Data entries:
* * *

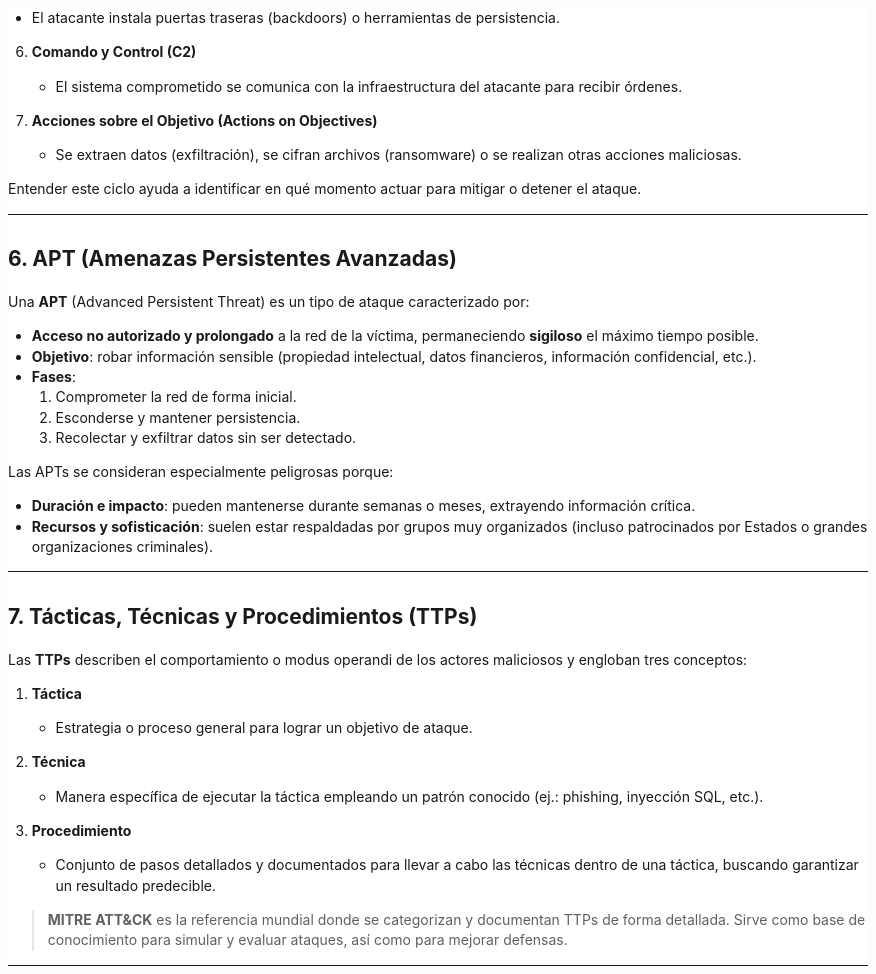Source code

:    - El atacante instala puertas traseras (backdoors) o herramientas de persistencia.

6. **Comando y Control (C2)**

   - El sistema comprometido se comunica con la infraestructura del atacante para recibir órdenes.

7. **Acciones sobre el Objetivo (Actions on Objectives)**
   - Se extraen datos (exfiltración), se cifran archivos (ransomware) o se realizan otras acciones maliciosas.

Entender este ciclo ayuda a identificar en qué momento actuar para mitigar o detener el ataque.

---

## 6. APT (Amenazas Persistentes Avanzadas)

Una **APT** (Advanced Persistent Threat) es un tipo de ataque caracterizado por:

- **Acceso no autorizado y prolongado** a la red de la víctima, permaneciendo **sigiloso** el máximo tiempo posible.
- **Objetivo**: robar información sensible (propiedad intelectual, datos financieros, información confidencial, etc.).
- **Fases**:
  1. Comprometer la red de forma inicial.
  2. Esconderse y mantener persistencia.
  3. Recolectar y exfiltrar datos sin ser detectado.

Las APTs se consideran especialmente peligrosas porque:

- **Duración e impacto**: pueden mantenerse durante semanas o meses, extrayendo información crítica.
- **Recursos y sofisticación**: suelen estar respaldadas por grupos muy organizados (incluso patrocinados por Estados o grandes organizaciones criminales).

---

## 7. Tácticas, Técnicas y Procedimientos (TTPs)

Las **TTPs** describen el comportamiento o modus operandi de los actores maliciosos y engloban tres conceptos:

1. **Táctica**

   - Estrategia o proceso general para lograr un objetivo de ataque.

2. **Técnica**

   - Manera específica de ejecutar la táctica empleando un patrón conocido (ej.: phishing, inyección SQL, etc.).

3. **Procedimiento**
   - Conjunto de pasos detallados y documentados para llevar a cabo las técnicas dentro de una táctica, buscando garantizar un resultado predecible.

> **MITRE ATT&CK** es la referencia mundial donde se categorizan y documentan TTPs de forma detallada. Sirve como base de conocimiento para simular y evaluar ataques, así como para mejorar defensas.

---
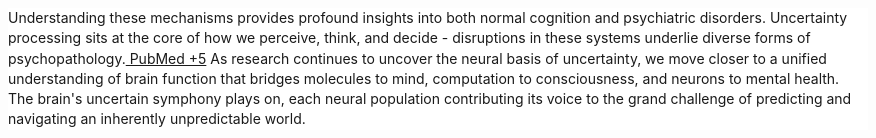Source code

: Understanding these mechanisms provides profound insights into both normal cognition and psychiatric disorders. Uncertainty processing sits at the core of how we perceive, think, and decide - disruptions in these systems underlie diverse forms of psychopathology.[ PubMed +5](https://pubmed.ncbi.nlm.nih.gov/25032495/) As research continues to uncover the neural basis of uncertainty, we move closer to a unified understanding of brain function that bridges molecules to mind, computation to consciousness, and neurons to mental health. The brain's uncertain symphony plays on, each neural population contributing its voice to the grand challenge of predicting and navigating an inherently unpredictable world.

* * *

To-do item:
Select every line of the records above that contains the string "persistencia", and copy each one. Matching is case-sensitive.

Your solution:
:    - El atacante instala puertas traseras (backdoors) o herramientas de persistencia.
  2. Esconderse y mantener persistencia.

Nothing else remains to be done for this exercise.